Historically, the emphasis on controllables traces to Stoicism: Epictetus’s Enchiridion distinguishes what is up to us from what is not, urging focus on the former. In the same spirit, coach John Wooden built his Pyramid of Success around industriousness and intentness, prioritizing preparation and process over the scoreboard. His oft-cited practice of teaching players how to put on socks correctly—minimizing blisters, maximizing readiness—illustrates how attention to repeatable, controllable actions stacks small advantages. These traditions converge on one lesson: progress emerges from consistent, high-quality attempts.

Turning the Principle into Practice

To operationalize the idea, replace outcome-only dashboards with process metrics. Keep an effort log that records experiments tried, hypotheses tested, and lessons extracted. Adopt process KPIs—hours of deliberate practice with feedback (Ericsson, Krampe, and Tesch-Römer, 1993), number of drafts completed, or customer interviews conducted—paired with brief learning reviews after each attempt. In teams, use blameless postmortems to convert errors into playbooks (Beyer et al., Site Reliability Engineering, 2016). By making attempts visible and learnable, you transform trying from a private struggle into a shared, improvable system.

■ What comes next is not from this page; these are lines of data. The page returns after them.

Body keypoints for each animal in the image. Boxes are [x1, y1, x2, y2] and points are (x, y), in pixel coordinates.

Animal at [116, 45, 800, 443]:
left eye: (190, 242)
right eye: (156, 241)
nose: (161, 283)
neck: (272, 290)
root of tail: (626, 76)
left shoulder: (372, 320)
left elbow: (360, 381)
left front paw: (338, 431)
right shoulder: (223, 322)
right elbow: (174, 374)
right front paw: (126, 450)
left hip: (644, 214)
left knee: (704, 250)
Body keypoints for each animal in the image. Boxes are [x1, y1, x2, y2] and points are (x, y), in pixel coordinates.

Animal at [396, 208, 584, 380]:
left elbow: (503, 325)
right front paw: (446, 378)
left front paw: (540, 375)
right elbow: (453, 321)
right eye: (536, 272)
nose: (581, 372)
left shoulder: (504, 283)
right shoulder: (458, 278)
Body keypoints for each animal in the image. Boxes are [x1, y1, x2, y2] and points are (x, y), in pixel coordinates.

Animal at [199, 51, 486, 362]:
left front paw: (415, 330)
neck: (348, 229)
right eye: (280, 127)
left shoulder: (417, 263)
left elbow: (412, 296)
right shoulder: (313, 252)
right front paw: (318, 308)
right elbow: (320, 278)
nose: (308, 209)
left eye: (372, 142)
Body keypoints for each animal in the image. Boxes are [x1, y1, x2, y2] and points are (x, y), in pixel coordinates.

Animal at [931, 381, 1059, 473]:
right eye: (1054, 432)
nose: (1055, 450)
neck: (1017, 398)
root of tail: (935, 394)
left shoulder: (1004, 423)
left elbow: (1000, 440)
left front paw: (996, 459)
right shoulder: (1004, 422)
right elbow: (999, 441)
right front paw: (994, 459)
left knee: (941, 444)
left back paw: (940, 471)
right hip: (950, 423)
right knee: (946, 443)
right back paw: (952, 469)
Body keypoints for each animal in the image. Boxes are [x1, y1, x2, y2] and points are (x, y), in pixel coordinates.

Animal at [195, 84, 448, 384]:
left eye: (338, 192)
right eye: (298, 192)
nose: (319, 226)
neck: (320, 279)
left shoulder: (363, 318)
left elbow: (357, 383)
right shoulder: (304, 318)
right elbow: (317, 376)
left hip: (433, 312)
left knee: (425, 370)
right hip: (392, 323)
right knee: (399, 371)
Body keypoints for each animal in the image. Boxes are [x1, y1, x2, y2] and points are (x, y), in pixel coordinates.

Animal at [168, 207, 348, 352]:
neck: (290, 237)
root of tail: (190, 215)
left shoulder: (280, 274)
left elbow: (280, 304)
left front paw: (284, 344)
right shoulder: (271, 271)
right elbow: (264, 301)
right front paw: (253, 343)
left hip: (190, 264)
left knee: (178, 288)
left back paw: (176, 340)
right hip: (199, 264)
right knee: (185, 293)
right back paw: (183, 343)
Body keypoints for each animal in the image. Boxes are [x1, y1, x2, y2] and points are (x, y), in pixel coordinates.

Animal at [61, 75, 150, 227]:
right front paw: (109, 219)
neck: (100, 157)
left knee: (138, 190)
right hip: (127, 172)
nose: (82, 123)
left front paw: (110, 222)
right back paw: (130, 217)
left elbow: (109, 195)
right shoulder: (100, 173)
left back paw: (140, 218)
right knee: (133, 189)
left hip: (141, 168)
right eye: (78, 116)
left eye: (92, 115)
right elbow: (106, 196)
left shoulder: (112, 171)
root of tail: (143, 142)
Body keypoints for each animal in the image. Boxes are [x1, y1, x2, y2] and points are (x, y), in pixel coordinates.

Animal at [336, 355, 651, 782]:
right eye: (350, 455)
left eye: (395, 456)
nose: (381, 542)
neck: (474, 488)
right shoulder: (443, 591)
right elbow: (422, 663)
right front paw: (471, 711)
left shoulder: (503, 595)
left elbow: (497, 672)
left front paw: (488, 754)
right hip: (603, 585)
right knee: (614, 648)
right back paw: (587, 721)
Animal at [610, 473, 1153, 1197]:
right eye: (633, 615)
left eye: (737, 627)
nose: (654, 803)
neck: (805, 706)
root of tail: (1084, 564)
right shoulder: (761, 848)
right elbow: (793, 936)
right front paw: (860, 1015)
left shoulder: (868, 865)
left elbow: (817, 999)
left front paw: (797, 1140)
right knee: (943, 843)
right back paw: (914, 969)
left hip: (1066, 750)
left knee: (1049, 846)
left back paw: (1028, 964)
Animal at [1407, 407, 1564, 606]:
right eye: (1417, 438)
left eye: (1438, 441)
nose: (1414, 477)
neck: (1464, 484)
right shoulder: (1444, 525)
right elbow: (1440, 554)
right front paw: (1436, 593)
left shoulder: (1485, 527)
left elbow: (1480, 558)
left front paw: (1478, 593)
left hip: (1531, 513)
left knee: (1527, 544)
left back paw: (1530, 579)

Guardrails: Effort, Impact, and Integrity

Even so, effort is not a license for waste. Goodhart’s law warns that when a measure becomes a target, it can be gamed. Therefore, balance attempt counts with quality criteria—clear hypotheses, time-boxes, and standards of evidence—and tie efforts to humane outcomes. Prevent burnout by pacing work and celebrating recovery as productive effort. Finally, ensure equity: people with fewer resources may need more attempts to reach the same outcomes; measuring tries should illuminate support needs, not excuse underinvestment. In this way, effort becomes both courageous and conscientious.